▶ [Work to complete]:
Pictures aside, can you reproduce the records word for word?

▶ [Dataset content]:
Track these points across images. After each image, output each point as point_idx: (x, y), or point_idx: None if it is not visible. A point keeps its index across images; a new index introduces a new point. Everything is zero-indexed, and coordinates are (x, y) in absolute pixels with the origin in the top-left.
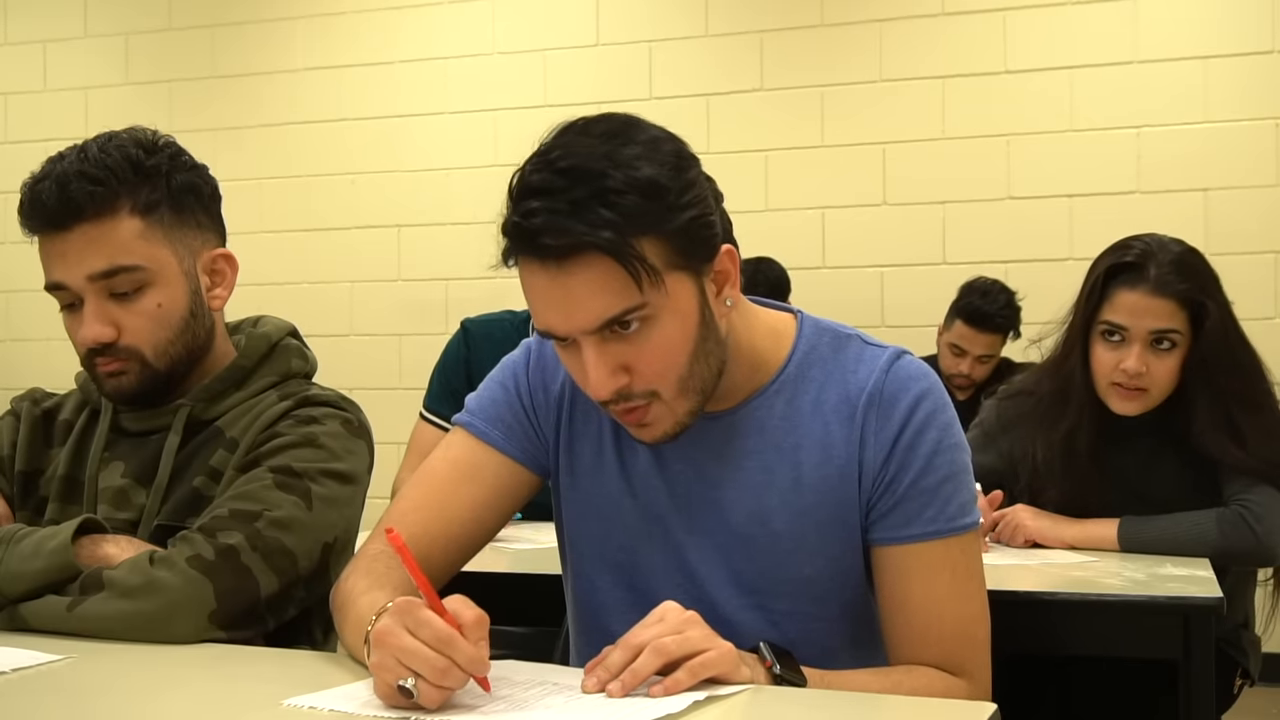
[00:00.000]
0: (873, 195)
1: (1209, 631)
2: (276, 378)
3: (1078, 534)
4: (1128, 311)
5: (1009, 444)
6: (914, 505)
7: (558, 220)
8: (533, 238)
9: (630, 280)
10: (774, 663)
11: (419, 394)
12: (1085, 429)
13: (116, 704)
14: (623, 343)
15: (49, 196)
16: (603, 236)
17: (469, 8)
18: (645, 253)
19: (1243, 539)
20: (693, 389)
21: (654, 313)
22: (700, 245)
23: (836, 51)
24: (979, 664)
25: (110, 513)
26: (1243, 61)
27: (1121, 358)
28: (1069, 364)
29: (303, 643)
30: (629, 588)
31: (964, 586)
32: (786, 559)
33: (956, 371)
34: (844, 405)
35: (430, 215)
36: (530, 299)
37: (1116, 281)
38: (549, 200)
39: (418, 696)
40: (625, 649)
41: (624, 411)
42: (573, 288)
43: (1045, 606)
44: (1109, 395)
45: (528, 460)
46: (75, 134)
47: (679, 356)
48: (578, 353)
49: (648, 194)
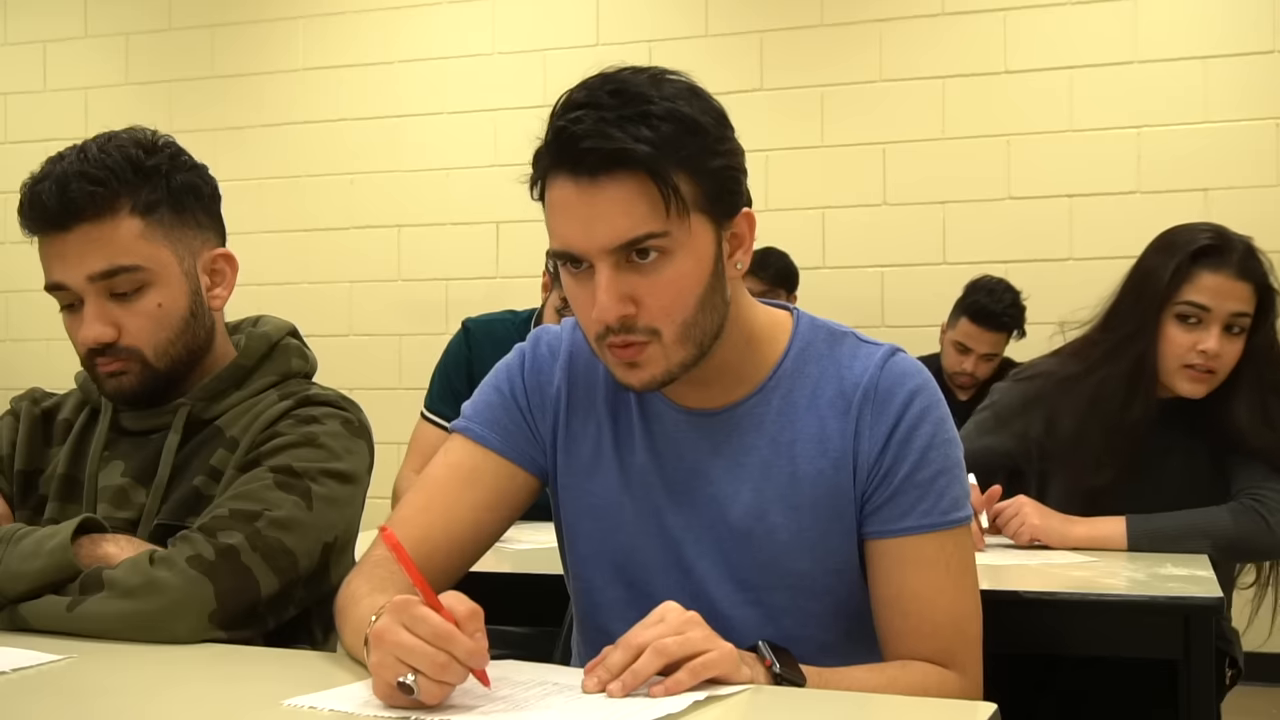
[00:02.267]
0: (873, 195)
1: (1209, 631)
2: (276, 377)
3: (1084, 533)
4: (1212, 293)
5: (1025, 425)
6: (908, 499)
7: (603, 127)
8: (575, 142)
9: (659, 205)
10: (774, 662)
11: (419, 394)
12: (1148, 411)
13: (116, 704)
14: (637, 273)
15: (49, 197)
16: (643, 150)
17: (469, 8)
18: (678, 183)
19: (1256, 531)
20: (692, 339)
21: (673, 247)
22: (726, 197)
23: (836, 51)
24: (971, 658)
25: (110, 512)
26: (1243, 61)
27: (1198, 339)
28: (1138, 345)
29: (303, 643)
30: (627, 585)
31: (957, 580)
32: (783, 553)
33: (960, 370)
34: (839, 400)
35: (430, 215)
36: (555, 219)
37: (1201, 263)
38: (594, 111)
39: (418, 693)
40: (626, 649)
41: (621, 346)
42: (602, 204)
43: (1045, 606)
44: (1177, 377)
45: (526, 463)
46: (75, 134)
47: (688, 298)
48: (588, 280)
49: (688, 128)
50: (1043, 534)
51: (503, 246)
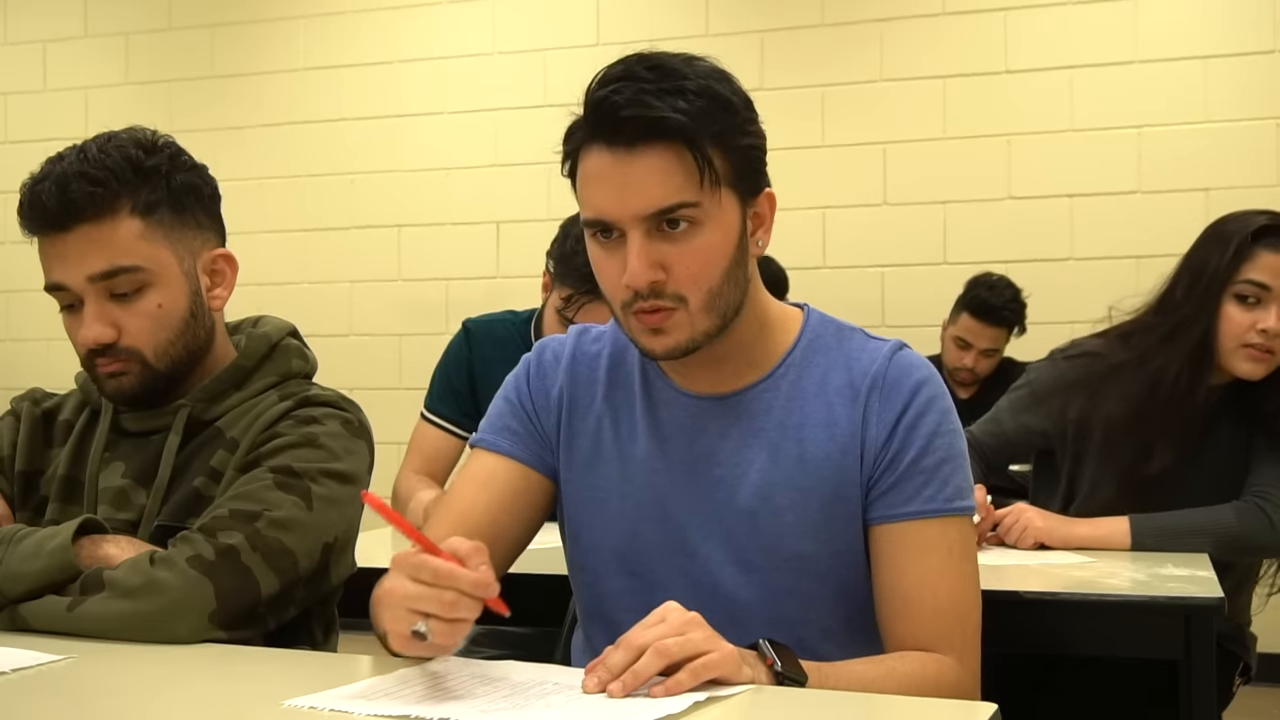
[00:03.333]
0: (873, 195)
1: (1209, 631)
2: (277, 378)
3: (1087, 533)
4: (1272, 271)
5: (1063, 404)
6: (913, 484)
7: (643, 97)
8: (615, 111)
9: (693, 176)
10: (775, 660)
11: (419, 394)
12: (1209, 394)
13: (116, 704)
14: (667, 241)
15: (49, 197)
16: (681, 120)
17: (469, 8)
18: (711, 156)
19: (1260, 530)
20: (717, 309)
21: (703, 218)
22: (752, 175)
23: (836, 51)
24: (970, 646)
25: (110, 513)
26: (1243, 61)
27: (1258, 318)
28: (1199, 326)
29: (303, 643)
30: (630, 574)
31: (959, 567)
32: (788, 534)
33: (960, 365)
34: (847, 388)
35: (430, 215)
36: (588, 188)
37: (1261, 243)
38: (633, 84)
39: (431, 636)
40: (627, 649)
41: (649, 311)
42: (637, 173)
43: (1045, 606)
44: (1235, 357)
45: (537, 464)
46: (75, 134)
47: (715, 268)
48: (618, 249)
49: (721, 105)
50: (1046, 536)
51: (503, 246)
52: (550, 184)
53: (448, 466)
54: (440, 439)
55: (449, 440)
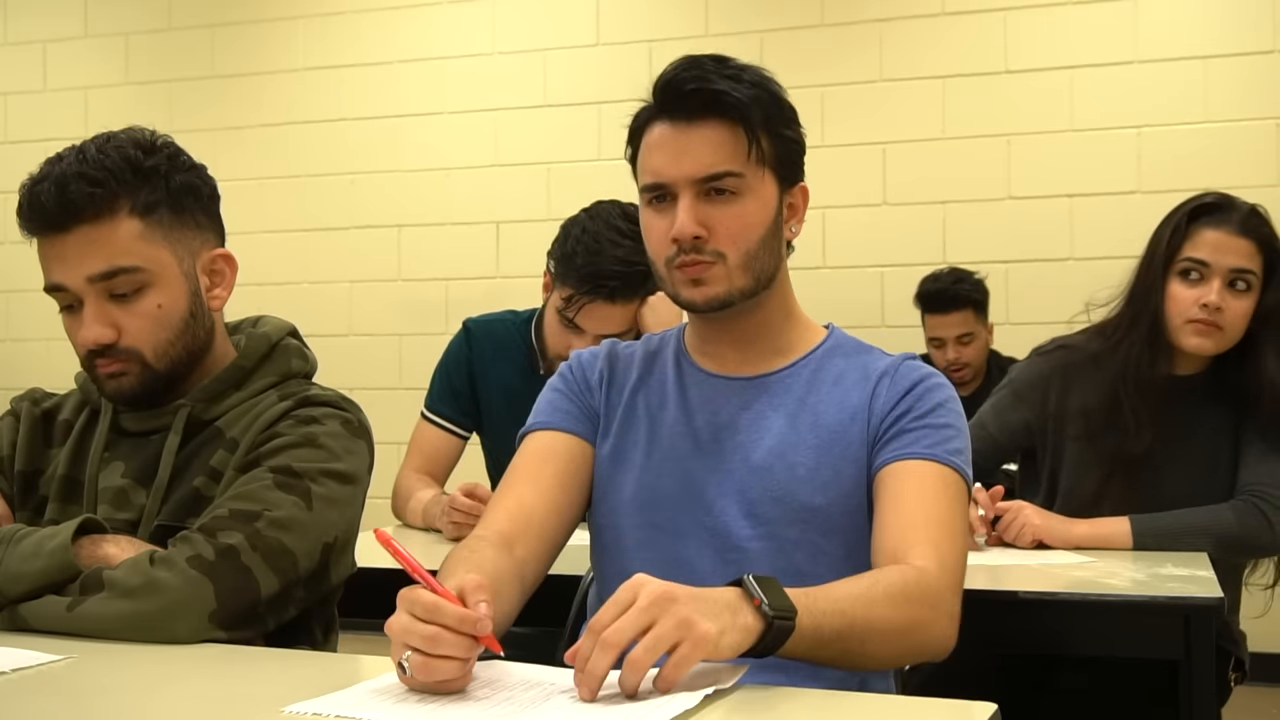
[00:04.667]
0: (873, 195)
1: (1209, 631)
2: (276, 378)
3: (1087, 532)
4: (1211, 248)
5: (1043, 395)
6: (917, 433)
7: (706, 76)
8: (680, 86)
9: (743, 149)
10: (763, 600)
11: (419, 394)
12: (1174, 369)
13: (116, 704)
14: (712, 205)
15: (48, 198)
16: (738, 98)
17: (469, 8)
18: (760, 136)
19: (1259, 529)
20: (752, 270)
21: (745, 190)
22: (791, 165)
23: (836, 51)
24: (951, 556)
25: (110, 513)
26: (1243, 61)
27: (1201, 294)
28: (1151, 303)
29: (303, 643)
30: (650, 525)
31: (951, 505)
32: (800, 488)
33: (946, 363)
34: (862, 381)
35: (430, 215)
36: (648, 156)
37: (1200, 222)
38: (698, 69)
39: (411, 671)
40: (602, 648)
41: (691, 264)
42: (694, 140)
43: (1045, 606)
44: (1183, 333)
45: (587, 434)
46: (75, 134)
47: (753, 233)
48: (669, 211)
49: (772, 98)
50: (1045, 534)
51: (503, 246)
52: (550, 184)
53: (448, 466)
54: (440, 438)
55: (449, 440)
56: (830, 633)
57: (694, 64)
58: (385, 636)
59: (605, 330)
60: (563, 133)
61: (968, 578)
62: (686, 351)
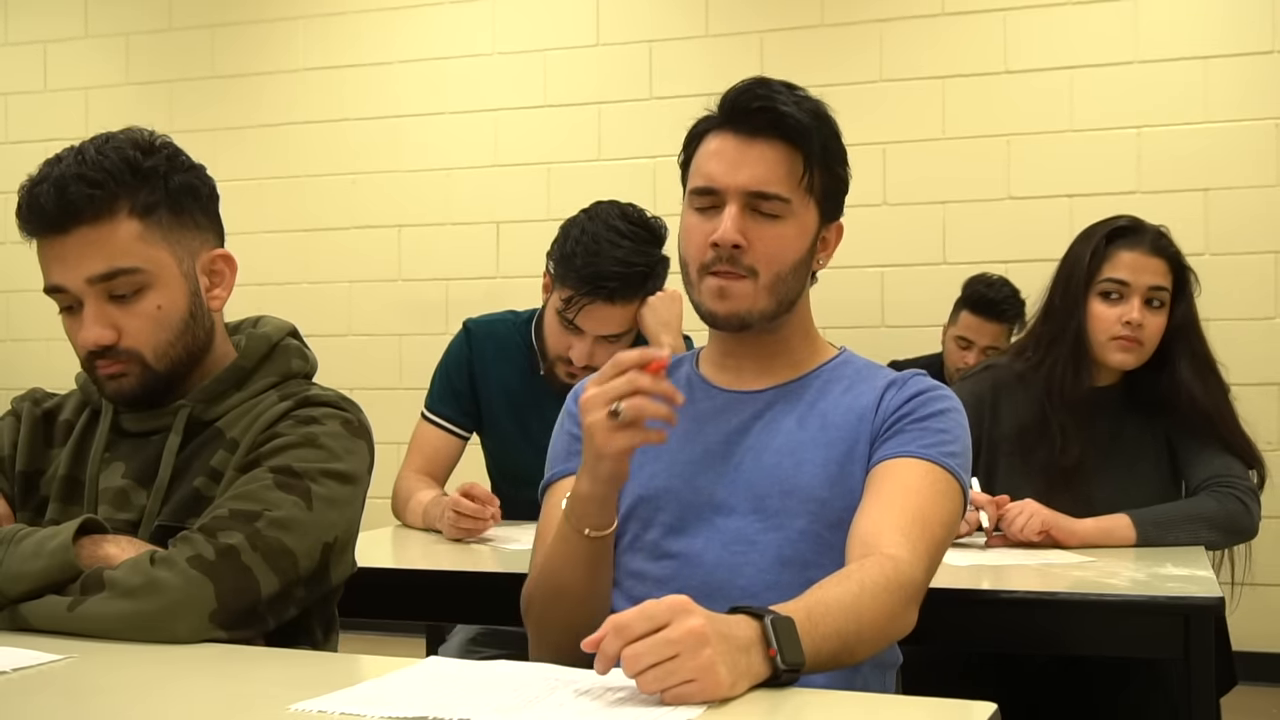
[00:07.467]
0: (873, 195)
1: (1209, 631)
2: (276, 378)
3: (1091, 528)
4: (1129, 268)
5: (976, 417)
6: (913, 433)
7: (775, 96)
8: (749, 102)
9: (796, 175)
10: (778, 651)
11: (419, 394)
12: (1097, 384)
13: (116, 704)
14: (755, 221)
15: (47, 199)
16: (802, 123)
17: (469, 8)
18: (813, 166)
19: (1240, 513)
20: (777, 292)
21: (789, 214)
22: (834, 201)
23: (836, 51)
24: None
25: (111, 513)
26: (1243, 61)
27: (1123, 312)
28: (1074, 321)
29: (303, 643)
30: (658, 520)
31: (936, 502)
32: (808, 481)
33: (963, 365)
34: (869, 392)
35: (430, 215)
36: (704, 162)
37: (1116, 244)
38: (766, 89)
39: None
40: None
41: (724, 272)
42: (752, 155)
43: (1045, 606)
44: (1107, 349)
45: None
46: (75, 134)
47: (788, 257)
48: (713, 218)
49: (832, 132)
50: (1051, 523)
51: (503, 246)
52: (550, 184)
53: (448, 466)
54: (440, 439)
55: (449, 440)
56: (826, 655)
57: (763, 83)
58: (385, 636)
59: (605, 331)
60: (563, 133)
61: (971, 579)
62: (700, 373)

▶ [Exercise response]:
Track these points across images. After each image, output each point as point_idx: (x, y), or point_idx: None if it is not visible. A point keeps its index across images; a new index introduces a new point. Everything is zero-indexed, and coordinates are (x, y) in absolute pixels with the origin in the top-left.
[00:00.000]
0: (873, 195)
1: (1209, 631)
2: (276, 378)
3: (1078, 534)
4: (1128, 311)
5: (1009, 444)
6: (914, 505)
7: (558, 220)
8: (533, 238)
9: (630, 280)
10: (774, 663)
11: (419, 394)
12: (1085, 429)
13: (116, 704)
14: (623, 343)
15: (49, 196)
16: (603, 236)
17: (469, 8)
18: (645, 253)
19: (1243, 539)
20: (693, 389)
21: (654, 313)
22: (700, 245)
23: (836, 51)
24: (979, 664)
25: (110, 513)
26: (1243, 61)
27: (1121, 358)
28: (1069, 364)
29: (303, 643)
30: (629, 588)
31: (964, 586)
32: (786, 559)
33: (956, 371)
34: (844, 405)
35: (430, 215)
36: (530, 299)
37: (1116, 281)
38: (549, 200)
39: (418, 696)
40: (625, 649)
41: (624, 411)
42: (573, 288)
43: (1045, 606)
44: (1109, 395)
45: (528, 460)
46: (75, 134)
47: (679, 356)
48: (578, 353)
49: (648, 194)
[00:02.267]
0: (873, 195)
1: (1209, 631)
2: (276, 377)
3: (1084, 533)
4: (1212, 293)
5: (1025, 425)
6: (908, 499)
7: (603, 127)
8: (575, 142)
9: (659, 205)
10: (774, 662)
11: (419, 394)
12: (1148, 411)
13: (116, 704)
14: (637, 273)
15: (49, 197)
16: (643, 150)
17: (469, 8)
18: (678, 183)
19: (1256, 531)
20: (692, 339)
21: (673, 247)
22: (726, 197)
23: (836, 51)
24: (971, 658)
25: (110, 512)
26: (1243, 61)
27: (1198, 339)
28: (1138, 345)
29: (303, 643)
30: (627, 585)
31: (957, 580)
32: (783, 553)
33: (960, 370)
34: (839, 400)
35: (430, 215)
36: (555, 219)
37: (1201, 263)
38: (594, 111)
39: (418, 693)
40: (626, 649)
41: (621, 346)
42: (602, 204)
43: (1045, 606)
44: (1177, 377)
45: (526, 463)
46: (75, 134)
47: (688, 298)
48: (588, 280)
49: (688, 128)
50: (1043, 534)
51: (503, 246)
[00:03.333]
0: (873, 195)
1: (1209, 631)
2: (277, 378)
3: (1087, 533)
4: (1272, 271)
5: (1063, 404)
6: (913, 484)
7: (643, 97)
8: (615, 111)
9: (693, 176)
10: (775, 660)
11: (419, 394)
12: (1209, 394)
13: (116, 704)
14: (667, 241)
15: (49, 197)
16: (681, 120)
17: (469, 8)
18: (711, 156)
19: (1260, 530)
20: (717, 309)
21: (703, 218)
22: (752, 175)
23: (836, 51)
24: (970, 646)
25: (110, 513)
26: (1243, 61)
27: (1258, 318)
28: (1199, 326)
29: (303, 643)
30: (630, 574)
31: (959, 567)
32: (788, 534)
33: (960, 365)
34: (847, 388)
35: (430, 215)
36: (588, 188)
37: (1261, 243)
38: (633, 84)
39: (431, 636)
40: (627, 649)
41: (649, 311)
42: (637, 173)
43: (1045, 606)
44: (1235, 357)
45: (537, 464)
46: (75, 134)
47: (715, 268)
48: (618, 249)
49: (721, 105)
50: (1046, 536)
51: (503, 246)
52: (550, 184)
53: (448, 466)
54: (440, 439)
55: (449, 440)
[00:04.667]
0: (873, 195)
1: (1209, 631)
2: (276, 378)
3: (1087, 532)
4: (1211, 248)
5: (1043, 395)
6: (917, 433)
7: (706, 76)
8: (680, 86)
9: (743, 149)
10: (763, 600)
11: (419, 394)
12: (1174, 369)
13: (116, 704)
14: (712, 205)
15: (48, 198)
16: (738, 98)
17: (469, 8)
18: (760, 136)
19: (1259, 529)
20: (752, 270)
21: (745, 190)
22: (791, 165)
23: (836, 51)
24: (951, 556)
25: (110, 513)
26: (1243, 61)
27: (1201, 294)
28: (1151, 303)
29: (303, 643)
30: (650, 525)
31: (951, 505)
32: (800, 488)
33: (946, 363)
34: (862, 381)
35: (430, 215)
36: (648, 156)
37: (1200, 222)
38: (698, 69)
39: (411, 671)
40: (602, 648)
41: (691, 264)
42: (694, 140)
43: (1045, 606)
44: (1183, 333)
45: (587, 434)
46: (75, 134)
47: (753, 233)
48: (669, 211)
49: (772, 98)
50: (1045, 534)
51: (503, 246)
52: (550, 184)
53: (448, 466)
54: (440, 438)
55: (449, 440)
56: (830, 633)
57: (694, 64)
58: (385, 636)
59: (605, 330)
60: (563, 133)
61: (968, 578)
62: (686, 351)
[00:07.467]
0: (873, 195)
1: (1209, 631)
2: (276, 378)
3: (1091, 528)
4: (1129, 268)
5: (976, 417)
6: (913, 433)
7: (775, 96)
8: (749, 102)
9: (796, 175)
10: (778, 651)
11: (419, 394)
12: (1097, 384)
13: (116, 704)
14: (755, 221)
15: (47, 199)
16: (802, 123)
17: (469, 8)
18: (813, 166)
19: (1240, 513)
20: (777, 292)
21: (789, 214)
22: (834, 201)
23: (836, 51)
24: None
25: (111, 513)
26: (1243, 61)
27: (1123, 312)
28: (1074, 321)
29: (303, 643)
30: (658, 520)
31: (936, 502)
32: (808, 481)
33: (963, 365)
34: (869, 392)
35: (430, 215)
36: (704, 162)
37: (1116, 244)
38: (766, 89)
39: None
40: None
41: (724, 272)
42: (752, 155)
43: (1045, 606)
44: (1107, 349)
45: None
46: (75, 134)
47: (788, 257)
48: (713, 218)
49: (832, 132)
50: (1051, 523)
51: (503, 246)
52: (550, 184)
53: (448, 466)
54: (440, 439)
55: (449, 440)
56: (826, 655)
57: (763, 83)
58: (385, 636)
59: (605, 331)
60: (563, 133)
61: (971, 579)
62: (700, 373)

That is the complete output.